* Exercise prompt *
Check each line of the records below and collect those holding "that".

* Record extracts *

######

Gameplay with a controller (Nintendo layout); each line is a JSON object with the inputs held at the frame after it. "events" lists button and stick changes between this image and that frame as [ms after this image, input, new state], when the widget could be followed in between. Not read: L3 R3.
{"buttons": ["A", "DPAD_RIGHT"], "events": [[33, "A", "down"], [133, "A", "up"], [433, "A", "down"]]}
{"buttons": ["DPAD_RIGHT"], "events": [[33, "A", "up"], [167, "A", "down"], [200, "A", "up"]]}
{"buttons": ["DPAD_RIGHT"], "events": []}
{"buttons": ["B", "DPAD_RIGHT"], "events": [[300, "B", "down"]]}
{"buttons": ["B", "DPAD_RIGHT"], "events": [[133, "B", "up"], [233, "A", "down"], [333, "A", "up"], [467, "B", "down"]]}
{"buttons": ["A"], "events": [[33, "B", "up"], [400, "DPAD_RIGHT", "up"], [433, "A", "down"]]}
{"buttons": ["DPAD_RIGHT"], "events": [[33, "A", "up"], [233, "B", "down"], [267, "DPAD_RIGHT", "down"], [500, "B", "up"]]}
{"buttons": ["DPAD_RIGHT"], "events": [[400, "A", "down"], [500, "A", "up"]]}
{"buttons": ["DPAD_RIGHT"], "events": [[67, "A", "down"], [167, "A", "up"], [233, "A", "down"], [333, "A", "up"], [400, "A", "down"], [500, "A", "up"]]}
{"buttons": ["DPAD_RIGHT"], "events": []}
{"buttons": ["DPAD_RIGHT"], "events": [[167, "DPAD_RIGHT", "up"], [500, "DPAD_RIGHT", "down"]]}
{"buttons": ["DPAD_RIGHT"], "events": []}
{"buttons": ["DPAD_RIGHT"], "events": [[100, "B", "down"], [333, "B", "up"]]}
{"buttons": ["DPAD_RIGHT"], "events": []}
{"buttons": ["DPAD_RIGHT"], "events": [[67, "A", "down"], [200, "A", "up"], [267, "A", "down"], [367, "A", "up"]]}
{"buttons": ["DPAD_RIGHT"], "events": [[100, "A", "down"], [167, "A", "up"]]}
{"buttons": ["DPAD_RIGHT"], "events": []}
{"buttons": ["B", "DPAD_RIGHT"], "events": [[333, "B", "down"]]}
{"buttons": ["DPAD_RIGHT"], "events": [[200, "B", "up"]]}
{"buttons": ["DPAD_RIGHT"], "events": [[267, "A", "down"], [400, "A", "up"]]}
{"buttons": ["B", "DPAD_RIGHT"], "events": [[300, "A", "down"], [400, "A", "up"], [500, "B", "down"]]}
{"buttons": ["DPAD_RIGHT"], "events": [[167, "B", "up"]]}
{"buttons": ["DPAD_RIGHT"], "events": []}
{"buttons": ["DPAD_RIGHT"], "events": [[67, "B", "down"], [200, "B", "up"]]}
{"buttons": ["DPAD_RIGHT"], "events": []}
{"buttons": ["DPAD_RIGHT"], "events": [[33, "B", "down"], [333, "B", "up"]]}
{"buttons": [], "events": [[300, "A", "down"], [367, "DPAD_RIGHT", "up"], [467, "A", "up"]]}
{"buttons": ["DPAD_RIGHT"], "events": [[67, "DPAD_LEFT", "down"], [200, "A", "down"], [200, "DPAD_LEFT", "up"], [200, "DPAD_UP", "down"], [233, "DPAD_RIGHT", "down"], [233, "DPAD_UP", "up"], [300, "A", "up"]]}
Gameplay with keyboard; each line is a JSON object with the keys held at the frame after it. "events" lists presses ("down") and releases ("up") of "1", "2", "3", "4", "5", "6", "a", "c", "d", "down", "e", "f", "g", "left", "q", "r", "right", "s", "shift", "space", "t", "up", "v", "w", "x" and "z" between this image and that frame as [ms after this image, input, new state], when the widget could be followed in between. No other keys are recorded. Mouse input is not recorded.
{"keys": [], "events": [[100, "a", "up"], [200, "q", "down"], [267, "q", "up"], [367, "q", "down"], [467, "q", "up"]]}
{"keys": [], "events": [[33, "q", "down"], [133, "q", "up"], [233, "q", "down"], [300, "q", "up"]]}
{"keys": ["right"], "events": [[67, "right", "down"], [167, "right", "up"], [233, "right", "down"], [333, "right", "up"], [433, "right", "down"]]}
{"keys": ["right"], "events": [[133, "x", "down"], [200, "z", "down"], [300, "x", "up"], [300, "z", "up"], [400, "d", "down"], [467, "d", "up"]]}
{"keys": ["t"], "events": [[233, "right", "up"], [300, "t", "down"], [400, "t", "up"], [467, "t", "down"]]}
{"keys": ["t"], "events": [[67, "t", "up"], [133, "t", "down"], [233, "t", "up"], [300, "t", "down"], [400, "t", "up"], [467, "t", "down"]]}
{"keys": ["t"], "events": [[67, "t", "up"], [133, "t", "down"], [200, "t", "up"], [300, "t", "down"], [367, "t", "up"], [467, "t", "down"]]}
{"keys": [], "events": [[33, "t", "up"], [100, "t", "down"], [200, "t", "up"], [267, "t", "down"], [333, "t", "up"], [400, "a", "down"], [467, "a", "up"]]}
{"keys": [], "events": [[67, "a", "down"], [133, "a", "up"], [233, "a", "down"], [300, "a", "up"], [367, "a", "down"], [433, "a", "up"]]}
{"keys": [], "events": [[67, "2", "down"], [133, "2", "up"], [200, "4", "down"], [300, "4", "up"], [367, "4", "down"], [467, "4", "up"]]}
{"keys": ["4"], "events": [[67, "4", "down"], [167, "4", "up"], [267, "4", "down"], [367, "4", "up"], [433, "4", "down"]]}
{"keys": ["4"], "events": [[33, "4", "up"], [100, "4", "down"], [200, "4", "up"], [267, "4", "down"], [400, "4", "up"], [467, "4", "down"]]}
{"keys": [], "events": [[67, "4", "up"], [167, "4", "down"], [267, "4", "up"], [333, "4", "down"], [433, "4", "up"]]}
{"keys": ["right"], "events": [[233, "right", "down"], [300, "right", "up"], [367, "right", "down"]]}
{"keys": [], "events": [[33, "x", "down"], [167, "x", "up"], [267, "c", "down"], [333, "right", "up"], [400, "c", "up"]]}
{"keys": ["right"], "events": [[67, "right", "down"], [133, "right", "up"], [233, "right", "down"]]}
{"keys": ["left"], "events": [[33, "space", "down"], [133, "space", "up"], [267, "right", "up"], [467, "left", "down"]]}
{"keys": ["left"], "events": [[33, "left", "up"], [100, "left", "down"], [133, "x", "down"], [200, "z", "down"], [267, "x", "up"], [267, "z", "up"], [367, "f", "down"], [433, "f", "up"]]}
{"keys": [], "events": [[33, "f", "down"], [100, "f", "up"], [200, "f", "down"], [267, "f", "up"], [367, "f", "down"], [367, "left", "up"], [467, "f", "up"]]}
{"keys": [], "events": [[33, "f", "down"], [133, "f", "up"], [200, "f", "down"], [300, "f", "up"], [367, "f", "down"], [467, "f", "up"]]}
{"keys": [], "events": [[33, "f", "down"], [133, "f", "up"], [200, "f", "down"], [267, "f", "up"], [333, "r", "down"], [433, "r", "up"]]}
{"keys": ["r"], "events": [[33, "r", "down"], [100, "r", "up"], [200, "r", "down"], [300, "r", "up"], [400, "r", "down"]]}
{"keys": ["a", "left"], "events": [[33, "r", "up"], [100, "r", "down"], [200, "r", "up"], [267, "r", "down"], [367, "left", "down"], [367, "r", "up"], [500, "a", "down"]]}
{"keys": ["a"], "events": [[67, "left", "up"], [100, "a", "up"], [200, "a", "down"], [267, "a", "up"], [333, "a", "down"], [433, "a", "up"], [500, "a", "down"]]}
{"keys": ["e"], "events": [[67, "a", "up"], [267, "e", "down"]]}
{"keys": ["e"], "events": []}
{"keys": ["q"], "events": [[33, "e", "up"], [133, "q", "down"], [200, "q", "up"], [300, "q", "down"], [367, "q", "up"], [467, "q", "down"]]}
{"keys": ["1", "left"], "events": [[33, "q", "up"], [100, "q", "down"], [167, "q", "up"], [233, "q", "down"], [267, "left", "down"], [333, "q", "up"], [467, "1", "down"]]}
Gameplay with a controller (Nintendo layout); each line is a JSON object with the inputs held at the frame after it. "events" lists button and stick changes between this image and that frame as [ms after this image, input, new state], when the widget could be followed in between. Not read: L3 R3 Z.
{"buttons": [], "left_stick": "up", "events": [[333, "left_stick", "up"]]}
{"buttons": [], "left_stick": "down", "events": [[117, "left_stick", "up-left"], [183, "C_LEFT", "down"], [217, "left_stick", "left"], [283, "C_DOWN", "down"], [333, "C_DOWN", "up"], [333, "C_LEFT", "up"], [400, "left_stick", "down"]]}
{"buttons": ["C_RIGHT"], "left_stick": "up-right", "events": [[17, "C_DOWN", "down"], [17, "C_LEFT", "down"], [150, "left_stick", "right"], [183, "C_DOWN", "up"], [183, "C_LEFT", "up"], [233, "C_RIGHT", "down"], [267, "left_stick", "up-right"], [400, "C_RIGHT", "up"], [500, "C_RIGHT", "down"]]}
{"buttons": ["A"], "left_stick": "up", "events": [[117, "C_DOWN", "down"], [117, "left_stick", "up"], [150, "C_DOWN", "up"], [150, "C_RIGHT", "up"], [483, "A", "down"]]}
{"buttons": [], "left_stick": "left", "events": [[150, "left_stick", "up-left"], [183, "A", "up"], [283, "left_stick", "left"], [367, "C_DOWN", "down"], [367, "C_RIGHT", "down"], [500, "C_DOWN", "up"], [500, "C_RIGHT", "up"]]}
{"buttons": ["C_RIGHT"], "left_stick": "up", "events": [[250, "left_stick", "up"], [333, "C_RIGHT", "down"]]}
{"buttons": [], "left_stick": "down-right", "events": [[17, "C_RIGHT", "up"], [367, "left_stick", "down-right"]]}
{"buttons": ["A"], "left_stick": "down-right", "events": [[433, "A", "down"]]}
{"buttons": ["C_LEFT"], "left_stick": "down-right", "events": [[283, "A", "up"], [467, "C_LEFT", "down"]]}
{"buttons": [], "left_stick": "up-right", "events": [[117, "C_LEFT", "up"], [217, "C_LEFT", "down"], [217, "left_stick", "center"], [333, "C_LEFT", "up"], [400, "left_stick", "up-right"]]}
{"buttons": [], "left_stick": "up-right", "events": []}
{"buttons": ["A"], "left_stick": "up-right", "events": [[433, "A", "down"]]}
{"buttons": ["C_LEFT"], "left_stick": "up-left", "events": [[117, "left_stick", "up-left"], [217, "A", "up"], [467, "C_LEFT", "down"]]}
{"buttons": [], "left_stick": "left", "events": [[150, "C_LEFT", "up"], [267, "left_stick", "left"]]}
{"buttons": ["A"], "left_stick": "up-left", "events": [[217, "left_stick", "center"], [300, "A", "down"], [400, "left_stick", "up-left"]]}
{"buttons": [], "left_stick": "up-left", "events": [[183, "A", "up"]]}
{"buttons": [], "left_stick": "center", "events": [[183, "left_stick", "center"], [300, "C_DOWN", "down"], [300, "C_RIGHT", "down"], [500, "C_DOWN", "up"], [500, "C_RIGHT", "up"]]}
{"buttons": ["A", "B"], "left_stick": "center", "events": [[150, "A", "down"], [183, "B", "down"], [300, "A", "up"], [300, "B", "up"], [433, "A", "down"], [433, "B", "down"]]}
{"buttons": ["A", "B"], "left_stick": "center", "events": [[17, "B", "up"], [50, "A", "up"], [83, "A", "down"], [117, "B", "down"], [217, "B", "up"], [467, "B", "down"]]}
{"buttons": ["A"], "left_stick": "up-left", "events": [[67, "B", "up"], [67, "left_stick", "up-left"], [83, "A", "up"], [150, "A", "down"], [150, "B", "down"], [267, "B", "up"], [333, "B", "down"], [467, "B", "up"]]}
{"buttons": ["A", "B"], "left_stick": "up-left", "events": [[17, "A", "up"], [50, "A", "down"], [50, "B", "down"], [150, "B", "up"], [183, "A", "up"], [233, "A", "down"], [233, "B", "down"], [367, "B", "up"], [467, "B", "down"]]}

######

* Output *
Gameplay with a controller (Nintendo layout); each line is a JSON object with the inputs held at the frame after it. "events" lists button and stick changes between this image and that frame as [ms after this image, input, new state], when the widget could be followed in between. Not read: L3 R3.
Gameplay with keyboard; each line is a JSON object with the keys held at the frame after it. "events" lists presses ("down") and releases ("up") of "1", "2", "3", "4", "5", "6", "a", "c", "d", "down", "e", "f", "g", "left", "q", "r", "right", "s", "shift", "space", "t", "up", "v", "w", "x" and "z" between this image and that frame as [ms after this image, input, new state], when the widget could be followed in between. No other keys are recorded. Mouse input is not recorded.
Gameplay with a controller (Nintendo layout); each line is a JSON object with the inputs held at the frame after it. "events" lists button and stick changes between this image and that frame as [ms after this image, input, new state], when the widget could be followed in between. Not read: L3 R3 Z.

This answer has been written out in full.